Be Very Careful with Jadite PitchersBy

Be Very Careful with Jadite Pitchers

Be very careful if you're offered a Jadite ball-shaped pitcher. ACRN purchased a Jadite reproduction that is virtually an exact copy of Anchor Hocking's vintage Pillar Optic pitcher (see Figs. 1 & 2).

The new Jadite pitchers are being made in China. They arrive new with a removable paper label reading "Everyday Gibson–Vintage 900Z Tilted Pitcher, Jade. Dishwasher safe–Do not use in microwave." There is no permanent mark on the new pitchers. While many shapes of original Jadite have the Fire-King mark molded in the base, none of the original Jadite ball-shaped pitchers is marked so marks are not a reliable test of age.

New pitchers are very similar to originals with only a minimal difference in shape and pattern.

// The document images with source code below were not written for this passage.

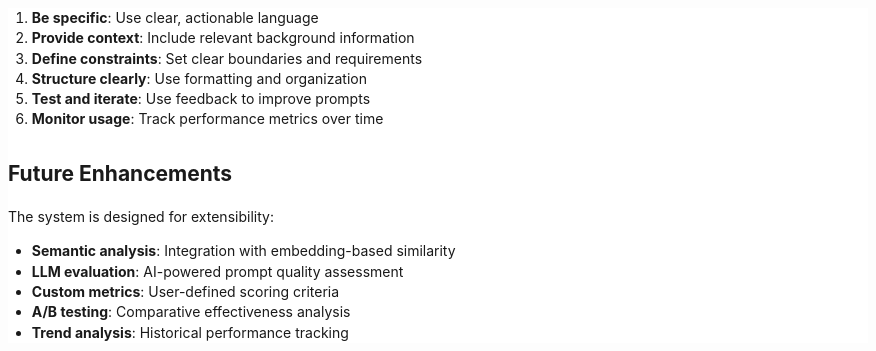 1. **Be specific**: Use clear, actionable language
2. **Provide context**: Include relevant background information
3. **Define constraints**: Set clear boundaries and requirements
4. **Structure clearly**: Use formatting and organization
5. **Test and iterate**: Use feedback to improve prompts
6. **Monitor usage**: Track performance metrics over time

## Future Enhancements

The system is designed for extensibility:

- **Semantic analysis**: Integration with embedding-based similarity
- **LLM evaluation**: AI-powered prompt quality assessment
- **Custom metrics**: User-defined scoring criteria
- **A/B testing**: Comparative effectiveness analysis
- **Trend analysis**: Historical performance tracking 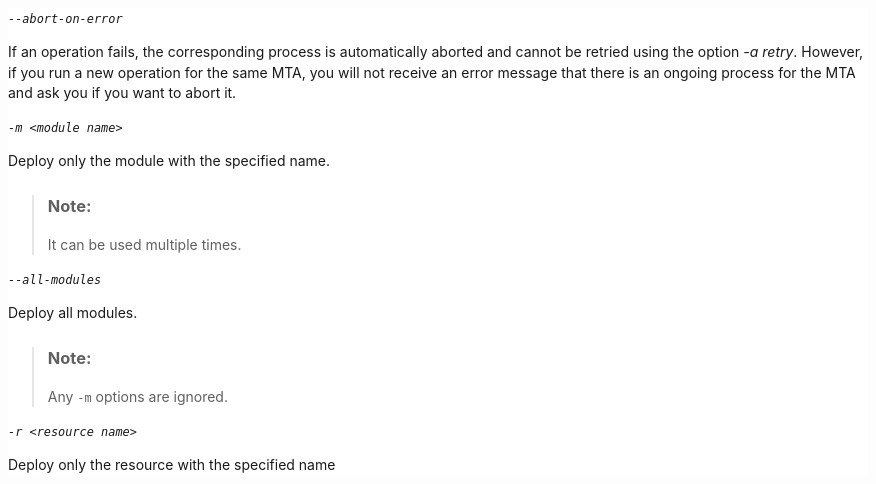<code><i>--abort-on-error</i></code>



</td>
<td valign="top">

If an operation fails, the corresponding process is automatically aborted and cannot be retried using the option *\-a retry*. However, if you run a new operation for the same MTA, you will not receive an error message that there is an ongoing process for the MTA and ask you if you want to abort it.



</td>
</tr>
<tr>
<td valign="top">

<code><i>-m &lt;module name&gt;</i></code>



</td>
<td valign="top">

Deploy only the module with the specified name.

> ### Note:  
> It can be used multiple times.



</td>
</tr>
<tr>
<td valign="top">

<code><i>--all-modules</i></code>



</td>
<td valign="top">

Deploy all modules.

> ### Note:  
> Any `-m` options are ignored.



</td>
</tr>
<tr>
<td valign="top">

<code><i>-r &lt;resource name&gt;</i></code>



</td>
<td valign="top">

Deploy only the resource with the specified name
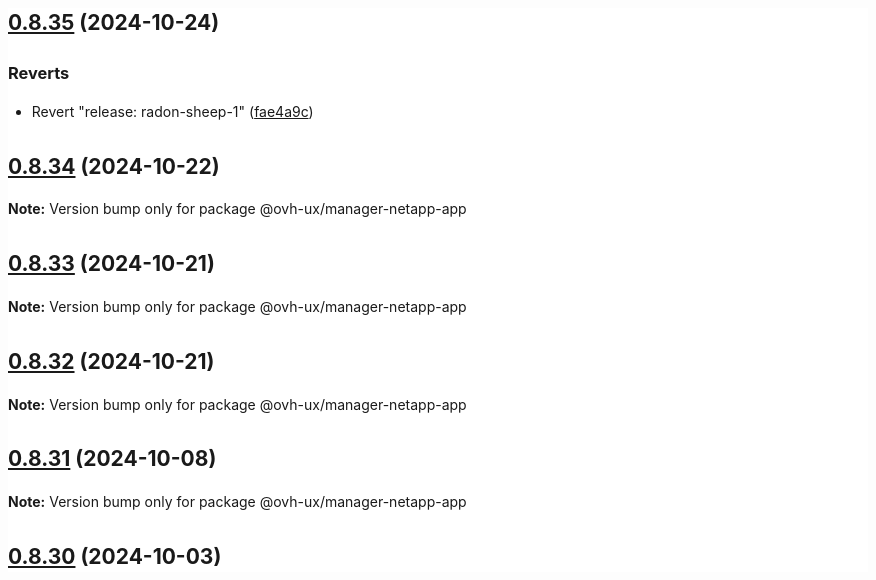 



## [0.8.35](https://github.com/ovh/manager/compare/@ovh-ux/manager-netapp-app@0.8.34...@ovh-ux/manager-netapp-app@0.8.35) (2024-10-24)


### Reverts

* Revert "release: radon-sheep-1" ([fae4a9c](https://github.com/ovh/manager/commit/fae4a9cb14816715b060fe0ebe42d45056c9714d))





## [0.8.34](https://github.com/ovh/manager/compare/@ovh-ux/manager-netapp-app@0.8.33...@ovh-ux/manager-netapp-app@0.8.34) (2024-10-22)

**Note:** Version bump only for package @ovh-ux/manager-netapp-app





## [0.8.33](https://github.com/ovh/manager/compare/@ovh-ux/manager-netapp-app@0.8.32...@ovh-ux/manager-netapp-app@0.8.33) (2024-10-21)

**Note:** Version bump only for package @ovh-ux/manager-netapp-app





## [0.8.32](https://github.com/ovh/manager/compare/@ovh-ux/manager-netapp-app@0.8.31...@ovh-ux/manager-netapp-app@0.8.32) (2024-10-21)

**Note:** Version bump only for package @ovh-ux/manager-netapp-app





## [0.8.31](https://github.com/ovh/manager/compare/@ovh-ux/manager-netapp-app@0.8.30...@ovh-ux/manager-netapp-app@0.8.31) (2024-10-08)

**Note:** Version bump only for package @ovh-ux/manager-netapp-app





## [0.8.30](https://github.com/ovh/manager/compare/@ovh-ux/manager-netapp-app@0.8.29...@ovh-ux/manager-netapp-app@0.8.30) (2024-10-03)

The biggest difference is more numerous flaws in the new than the old. On our sample, the most noticeable flaw was a large pucker where the top end of the handle joins the body (Fig. 4). The next most obvious problem was a change in surface finish between the pitcher body and the cylindrical neck. The body has a shiny finish; the neck has a noticeably duller matte finish. There are also obvious swirls in the surface, numerous pits in the surface and very rough mold seams. New pitchers are also heavier due to a much thicker bottom.

Handles on all ball shaped pitchers, new and old, are unique in the way the handle is attached to the body. When the pitcher comes out of the mold, the lower end of the handle is standing out away from the pitcher body. The end of the handle is then bent while hot into the socket. The result is a finished piece with the end of the handle resting in the socket.


Fig. 1 New Jadite ball-shaped pitcher now in the market. Very similar to, but not an exact copy, of the vintage Pillar Optic.


Fig. 2 Original Pillar Optic by Anchor Hocking in Ivory. No pitchers in this pattern have ever been found in Jadite1.


Fig. 3 Original Swirl pattern by Anchor Hocking. Made in Ivory and Jadite1.


Fig. 4 The most obvious flaw in the new pitcher in Fig. 1 is this large dimple where the top end of the handle joins the neck.


Fig. 5 This is how the lower end of both old and new handles are attached to the pitcher body.

1. Photo courtesy Anchor Hockings Fire-King & More Identification and Value Guide, Gene Florence, ©1998, Collector Books.